Given your stated purpose, the Accept-Language header is a more suitable solution than IP-based geolocation. Indeed, it's precisely the intended purpose of Accept-Language.
I use the HTTP_ACCEPT_LANGUAGE
$localePreferences = explode(",",$_SERVER['HTTP_ACCEPT_LANGUAGE']);
if(is_array($localePreferences) && count($localePreferences) > 0) {
$browserLocale = $localePreferences[0];
$_SESSION['browser_locale'] = $browserLocale;
}
Parse $_SERVER["HTTP_ACCEPT_LANGUAGE"] to get country and browser's locale.
For identifying your visitors country I've used GeoIP extension, very simple to use.
The http://countries.nerd.dk service is what I use for IP-to-country mapping. It works really well and being based on DNS, is cached well too.
You can also download the database for local use if you don't want to rely on an external service.

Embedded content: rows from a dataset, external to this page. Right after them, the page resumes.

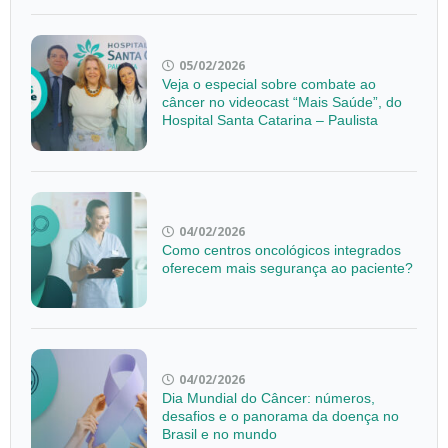
05/02/2026
Veja o especial sobre combate ao
câncer no videocast “Mais Saúde”, do
Hospital Santa Catarina – Paulista
04/02/2026
Como centros oncológicos integrados
oferecem mais segurança ao paciente?
04/02/2026
Dia Mundial do Câncer: números,
desafios e o panorama da doença no
Brasil e no mundo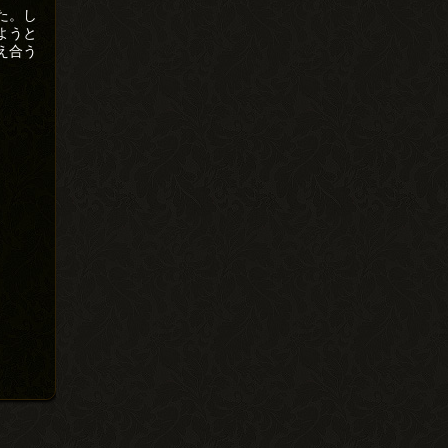
た。し
ようと
え合う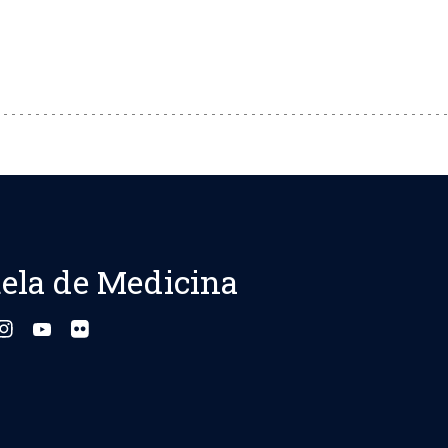
ela de Medicina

Or you can do the following:
download 'geoip.dat' and geoip.inc from http://www.maxmind.com/app/geoip_country
in geoip.inc header you will find how to use it (eg. initialize and the rest...)
GeoIP extension is good choice.
One thing is which language viewer wants, second - which you can serve:
$SystemLocales = explode("\n", shell_exec('locale -a'));
$BrowserLocales = explode(",",str_replace("-","_",$_SERVER["HTTP_ACCEPT_LANGUAGE"])); // brosers use en-US, Linux uses en_US
for($i=0;$i<count($BrowserLocales);$i++) {
list($BrowserLocales[$i])=explode(";",$BrowserLocales[$i]); //trick for "en;q=0.8"
for($j=0;$j<count($SystemLocales);$j++) {
if ($BrowserLocales[$i]==substr($SystemLocales[$j],0,strlen($BrowserLocales[$i]))){
setlocale(LC_ALL, $SystemLocales[$j]);
break 2; // found and set, so no more check is needed
}
}
}
for example, mine system serves only:
C
POSIX
pl_PL.UTF-8
and my browser languages are: pl, en-US, en => so the only correct locale is pl_PL.UTF-8.
When no successful comparison is found - there's no setlocale at all.